Trading Apple (AAPL) and Google (GOOG): They Should Call it Winning
Tuesday, November 24, 2009 at 07:51AM A basic rule of technical analysis is that as long as a stock trades above its 50-day moving average (DMA), it is in an uptrend. When a stock trades above that level it should be bought, and when it breaks down below the 50-DMA, investors should consider exiting their long positions. Based on this metric, if you are long Apple Computer (AAPL) or Google (GOOG), you haven't even considered selling them in a long time.
In the charts below, we highlight streaks in each stock where they traded without closing below their 50-day moving average. For AAPL, the stock is within five trading days of breaking its July 1986 record for most consecutive days above its 50-day moving average (186 days). GOOG is already trading into record territory for its longest streak above its 50-day moving average at 96 days (and counting), although here we would note that the stock has only been public since 2004.

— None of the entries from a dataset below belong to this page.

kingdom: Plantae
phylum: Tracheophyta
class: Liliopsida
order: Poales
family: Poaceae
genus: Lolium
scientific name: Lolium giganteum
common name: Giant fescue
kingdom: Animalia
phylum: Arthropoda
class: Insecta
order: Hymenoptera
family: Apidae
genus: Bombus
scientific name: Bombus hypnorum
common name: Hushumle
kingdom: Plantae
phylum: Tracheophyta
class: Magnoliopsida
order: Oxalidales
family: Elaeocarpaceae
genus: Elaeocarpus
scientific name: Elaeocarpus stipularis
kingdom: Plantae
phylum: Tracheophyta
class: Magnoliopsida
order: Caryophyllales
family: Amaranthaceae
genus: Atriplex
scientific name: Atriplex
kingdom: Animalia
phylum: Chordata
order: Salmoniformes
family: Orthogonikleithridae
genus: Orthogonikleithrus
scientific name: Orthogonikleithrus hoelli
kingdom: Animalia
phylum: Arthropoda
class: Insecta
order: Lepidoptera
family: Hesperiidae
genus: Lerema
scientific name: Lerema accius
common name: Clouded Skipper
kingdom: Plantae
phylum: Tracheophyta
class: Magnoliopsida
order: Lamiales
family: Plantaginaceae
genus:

AAPL is currently trading $10 above its 50-DMA (5.2%), so a couple of bad days in a row could put an end to that streak at anytime. For GOOG, however, the stock is trading more than $50 above its 50-DMA (9.5%), so here it's a likely bet that that stock's streak will hit the triple digit mark. While many are still hesitant to call the rally off the March lows a bull market, these two stocks have sure been in bull mode.